■ Task requirements
Continue the KnowledgeBase API reference after its last listed method, `supportsHybridSearch()`, in the same list format.

■ Excerpted passage
%%

### Service Tokens

| Token                       | Type                         | Description                             |
| --------------------------- | ---------------------------- | --------------------------------------- |
| `KNOWLEDGE_BASES`           | `Map<string, KnowledgeBase>` | Live registry of active knowledge bases |
| `KNOWLEDGE_BASE_REPOSITORY` | `KnowledgeBaseRepository`    | Persistent metadata repository          |

## API Reference

### KnowledgeBase

- `new KnowledgeBase(name, documentStorage, chunkStorage, options?)` -- Create a knowledge base. `options` carries `title`, `description`, and the lifecycle callbacks `onDocumentUpsert`, `onDocumentDelete`, `onSearch`.
- `upsertDocument(document): Promise<Document>` -- Insert or update a document. Invokes `onDocumentUpsert` after commit.
- `getDocument(doc_id): Promise<Document | undefined>` -- Retrieve a document.
- `deleteDocument(doc_id): Promise<void>` -- Delete a document and its chunks. Invokes `onDocumentDelete` after commit.
- `listDocuments(): Promise<string[]>` -- List all document IDs.
- `getNode(doc_id, nodeId): Promise<DocumentNode | undefined>` -- Get a node from the tree.
- `getAncestors(doc_id, nodeId): Promise<DocumentNode[]>` -- Get ancestor nodes.
- `upsertChunk(chunk): Promise<ChunkVectorEntity>` -- Insert or update a chunk vector.
- `upsertChunksBulk(chunks): Promise<ChunkVectorEntity[]>` -- Bulk upsert chunks.
- `getChunk(chunk_id): Promise<ChunkVectorEntity | undefined>` -- Get a chunk by ID.
- `getChunksForDocument(doc_id): Promise<ChunkVectorEntity[]>` -- Get all chunks for a document.
- `deleteChunksForDocument(doc_id): Promise<void>` -- Delete chunks by document.
- `getAllChunks(): Promise<ChunkVectorEntity[] | undefined>` -- Get all chunks.
- `chunkCount(): Promise<number>` -- Count chunks.
- `clearChunks(): Promise<void>` -- Delete all chunks.
- `put(chunk): Promise<ChunkVectorEntity>` -- Alias for `upsertChunk`.
- `putBulk(chunks): Promise<ChunkVectorEntity[]>` -- Alias for `upsertChunksBulk`.
- `similaritySearch(query, options?): Promise<ChunkSearchResult[]>` -- Canonical scope-aware vector search. Subclasses override to inject filter predicates.
- `hybridSearch(query, options): Promise<ChunkSearchResult[]>` -- Canonical scope-aware combined vector + text search; throws if the storage backend does not support it.
- `supportsHybridSearch(): boolean` -- Check backend support.
%%
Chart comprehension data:
%%
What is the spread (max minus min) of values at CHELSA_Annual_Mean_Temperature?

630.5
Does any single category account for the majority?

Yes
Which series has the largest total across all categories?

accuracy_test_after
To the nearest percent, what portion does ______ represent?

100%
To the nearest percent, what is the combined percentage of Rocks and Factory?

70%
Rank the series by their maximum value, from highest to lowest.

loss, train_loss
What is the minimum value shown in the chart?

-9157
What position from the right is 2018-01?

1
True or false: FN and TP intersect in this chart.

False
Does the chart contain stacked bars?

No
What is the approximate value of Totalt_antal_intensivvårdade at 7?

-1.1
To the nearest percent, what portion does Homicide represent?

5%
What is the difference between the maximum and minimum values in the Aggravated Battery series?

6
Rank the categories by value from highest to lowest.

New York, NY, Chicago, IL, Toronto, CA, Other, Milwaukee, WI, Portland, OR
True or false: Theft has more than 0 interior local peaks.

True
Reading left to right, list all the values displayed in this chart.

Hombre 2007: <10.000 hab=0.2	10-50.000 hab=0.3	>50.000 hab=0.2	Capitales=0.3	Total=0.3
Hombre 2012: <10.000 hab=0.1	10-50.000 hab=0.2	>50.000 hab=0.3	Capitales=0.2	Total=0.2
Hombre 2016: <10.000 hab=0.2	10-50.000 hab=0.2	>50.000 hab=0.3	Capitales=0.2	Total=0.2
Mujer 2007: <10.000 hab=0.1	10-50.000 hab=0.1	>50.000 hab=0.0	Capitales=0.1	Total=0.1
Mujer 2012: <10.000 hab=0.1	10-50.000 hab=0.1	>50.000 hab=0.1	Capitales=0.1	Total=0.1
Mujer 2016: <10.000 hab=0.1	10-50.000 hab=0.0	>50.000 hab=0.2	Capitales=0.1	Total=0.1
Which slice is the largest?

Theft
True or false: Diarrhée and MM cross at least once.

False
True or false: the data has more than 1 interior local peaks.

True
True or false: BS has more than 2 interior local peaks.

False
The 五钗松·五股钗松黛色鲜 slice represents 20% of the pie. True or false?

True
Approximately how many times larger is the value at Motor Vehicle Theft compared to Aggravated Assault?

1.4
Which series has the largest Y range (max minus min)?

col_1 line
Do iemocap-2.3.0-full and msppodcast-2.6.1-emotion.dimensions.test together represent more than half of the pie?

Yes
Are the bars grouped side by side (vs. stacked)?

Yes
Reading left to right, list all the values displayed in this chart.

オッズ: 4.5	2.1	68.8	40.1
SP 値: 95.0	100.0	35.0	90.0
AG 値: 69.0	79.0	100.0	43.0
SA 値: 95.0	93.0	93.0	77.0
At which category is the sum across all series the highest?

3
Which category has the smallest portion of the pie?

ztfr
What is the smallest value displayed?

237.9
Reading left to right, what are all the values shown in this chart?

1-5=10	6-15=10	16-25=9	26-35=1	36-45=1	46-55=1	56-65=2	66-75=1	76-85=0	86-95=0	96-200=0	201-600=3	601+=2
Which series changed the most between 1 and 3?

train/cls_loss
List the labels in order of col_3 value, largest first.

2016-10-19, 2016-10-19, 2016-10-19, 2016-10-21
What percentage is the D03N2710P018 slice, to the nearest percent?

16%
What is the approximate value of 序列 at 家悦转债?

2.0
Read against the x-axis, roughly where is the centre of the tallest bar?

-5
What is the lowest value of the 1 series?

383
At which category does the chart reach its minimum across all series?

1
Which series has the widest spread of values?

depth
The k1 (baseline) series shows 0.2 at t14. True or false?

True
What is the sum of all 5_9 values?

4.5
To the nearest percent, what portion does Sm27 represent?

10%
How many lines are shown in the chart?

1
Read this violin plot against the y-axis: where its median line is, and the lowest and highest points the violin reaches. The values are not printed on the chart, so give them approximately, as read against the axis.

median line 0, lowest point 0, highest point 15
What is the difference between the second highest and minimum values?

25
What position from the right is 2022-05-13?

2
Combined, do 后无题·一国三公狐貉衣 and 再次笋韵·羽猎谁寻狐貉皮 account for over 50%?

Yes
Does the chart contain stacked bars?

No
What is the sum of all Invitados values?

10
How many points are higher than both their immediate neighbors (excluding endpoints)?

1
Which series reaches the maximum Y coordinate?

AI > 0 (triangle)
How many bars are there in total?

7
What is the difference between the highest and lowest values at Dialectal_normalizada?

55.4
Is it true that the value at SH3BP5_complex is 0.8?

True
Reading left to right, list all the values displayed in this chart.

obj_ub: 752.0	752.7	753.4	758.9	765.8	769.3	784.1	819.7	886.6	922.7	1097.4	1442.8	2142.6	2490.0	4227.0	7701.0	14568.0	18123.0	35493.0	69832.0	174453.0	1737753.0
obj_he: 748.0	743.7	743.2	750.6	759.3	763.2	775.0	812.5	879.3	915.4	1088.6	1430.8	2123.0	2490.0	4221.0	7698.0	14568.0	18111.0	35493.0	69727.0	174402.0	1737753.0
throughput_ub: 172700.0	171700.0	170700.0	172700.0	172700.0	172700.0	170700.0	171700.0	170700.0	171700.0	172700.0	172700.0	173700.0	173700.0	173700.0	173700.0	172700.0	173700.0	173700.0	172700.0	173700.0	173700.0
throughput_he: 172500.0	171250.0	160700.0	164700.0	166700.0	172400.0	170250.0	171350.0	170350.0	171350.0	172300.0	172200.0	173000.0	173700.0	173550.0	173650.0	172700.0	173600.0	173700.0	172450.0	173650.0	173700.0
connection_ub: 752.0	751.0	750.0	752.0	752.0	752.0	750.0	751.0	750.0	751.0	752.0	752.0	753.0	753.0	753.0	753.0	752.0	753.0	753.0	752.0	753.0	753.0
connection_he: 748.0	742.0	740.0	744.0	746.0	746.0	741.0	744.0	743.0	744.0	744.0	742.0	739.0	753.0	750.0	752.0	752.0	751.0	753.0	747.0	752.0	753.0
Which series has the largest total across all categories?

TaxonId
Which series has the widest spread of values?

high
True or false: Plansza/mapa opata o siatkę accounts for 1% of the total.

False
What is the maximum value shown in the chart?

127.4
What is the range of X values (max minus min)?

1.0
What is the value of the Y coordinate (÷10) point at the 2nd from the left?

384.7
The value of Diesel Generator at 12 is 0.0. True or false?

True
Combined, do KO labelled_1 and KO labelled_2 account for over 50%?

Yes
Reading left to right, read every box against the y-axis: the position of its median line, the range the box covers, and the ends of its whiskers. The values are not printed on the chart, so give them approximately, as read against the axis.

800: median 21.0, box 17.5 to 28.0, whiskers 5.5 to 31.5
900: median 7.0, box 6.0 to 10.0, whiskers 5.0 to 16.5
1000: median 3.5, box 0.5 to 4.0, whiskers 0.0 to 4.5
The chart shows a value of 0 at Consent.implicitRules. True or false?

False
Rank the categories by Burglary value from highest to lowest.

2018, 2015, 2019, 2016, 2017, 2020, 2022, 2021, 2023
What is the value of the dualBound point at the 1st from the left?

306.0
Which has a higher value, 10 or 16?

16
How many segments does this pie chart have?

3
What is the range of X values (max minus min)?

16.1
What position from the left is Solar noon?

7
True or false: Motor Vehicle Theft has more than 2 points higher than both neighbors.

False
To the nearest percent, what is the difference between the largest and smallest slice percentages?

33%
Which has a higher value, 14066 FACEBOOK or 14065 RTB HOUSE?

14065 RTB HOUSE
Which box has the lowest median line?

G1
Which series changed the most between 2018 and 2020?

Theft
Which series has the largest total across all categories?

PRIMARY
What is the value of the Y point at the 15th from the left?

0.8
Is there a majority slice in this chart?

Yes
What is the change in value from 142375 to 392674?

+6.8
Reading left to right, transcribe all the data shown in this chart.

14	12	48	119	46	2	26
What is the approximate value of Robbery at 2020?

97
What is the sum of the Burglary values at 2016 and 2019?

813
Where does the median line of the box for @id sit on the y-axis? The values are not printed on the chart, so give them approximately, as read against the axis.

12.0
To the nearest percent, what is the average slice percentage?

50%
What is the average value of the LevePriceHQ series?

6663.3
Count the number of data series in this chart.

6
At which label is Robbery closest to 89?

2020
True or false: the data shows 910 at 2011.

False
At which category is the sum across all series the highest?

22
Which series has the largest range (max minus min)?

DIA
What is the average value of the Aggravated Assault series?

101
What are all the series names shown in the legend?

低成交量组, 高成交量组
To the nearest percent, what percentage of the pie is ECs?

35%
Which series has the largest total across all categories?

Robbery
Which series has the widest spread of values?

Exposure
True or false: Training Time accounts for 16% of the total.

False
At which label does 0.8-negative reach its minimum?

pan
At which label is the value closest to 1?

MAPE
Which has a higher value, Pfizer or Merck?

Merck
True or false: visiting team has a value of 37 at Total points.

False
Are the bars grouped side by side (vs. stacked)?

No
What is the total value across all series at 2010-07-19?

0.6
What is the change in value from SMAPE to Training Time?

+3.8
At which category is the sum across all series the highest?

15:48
%%
■ Answer to this task
- `search(query, options?): Promise<ChunkSearchResult[]>` -- High-level text search; delegates to the `onSearch` callback (throws if none configured).
- `get vectorStorage(): ChunkVectorStorage` -- Raw, unscoped access to the underlying storage. Bypasses any subclass scoping — use only when that is intentional.
- `prepareReindex(doc_id): Promise<Document | undefined>` -- Delete chunks, keep document.
- `getDocumentChunks(doc_id): Promise<ChunkRecord[]>` -- Get chunks from the document JSON.
- `findChunksByNodeId(doc_id, nodeId): Promise<ChunkRecord[]>` -- Find chunks by node path.
- `getVectorDimensions(): number` -- Get configured vector dimensions.
- `setupDatabase(): Promise<void>` -- Initialize storage backends.
- `destroy(): void` -- Free resources.

### Document

- `new Document(root, metadata, chunks?, doc_id?)` -- Create a document.
- `toJSON(): { metadata, root, chunks }` -- Serialize.
- `Document.fromJSON(json, doc_id?): Document` -- Deserialize.
- `getChunks(): ChunkRecord[]` -- Get chunk records.
- `setChunks(chunks): void` -- Replace chunk records.
- `findChunksByNodeId(nodeId): ChunkRecord[]` -- Filter chunks by node path.
- `setDocId(doc_id): void` -- Set the document ID.

### StructuralParser

- `StructuralParser.parse(doc_id, text, title, format?): Promise<DocumentRootNode>` -- Auto-detect and parse.
- `StructuralParser.parseMarkdown(doc_id, text, title): Promise<DocumentRootNode>` -- Parse markdown.
- `StructuralParser.parsePlainText(doc_id, text, title): Promise<DocumentRootNode>` -- Parse plain text.

### Registry Functions

- `createKnowledgeBase(options): Promise<KnowledgeBase>` -- Factory with in-memory storage.
- `registerKnowledgeBase(id, kb): Promise<void>` -- Register globally.
- `getKnowledgeBase(id): KnowledgeBase | undefined` -- Look up by ID.
- `getGlobalKnowledgeBases(): Map<string, KnowledgeBase>` -- Get the live registry map.
- `getGlobalKnowledgeBaseRepository(): KnowledgeBaseRepository` -- Get the persistent repository.
- `setGlobalKnowledgeBaseRepository(repository): void` -- Replace the persistent repository.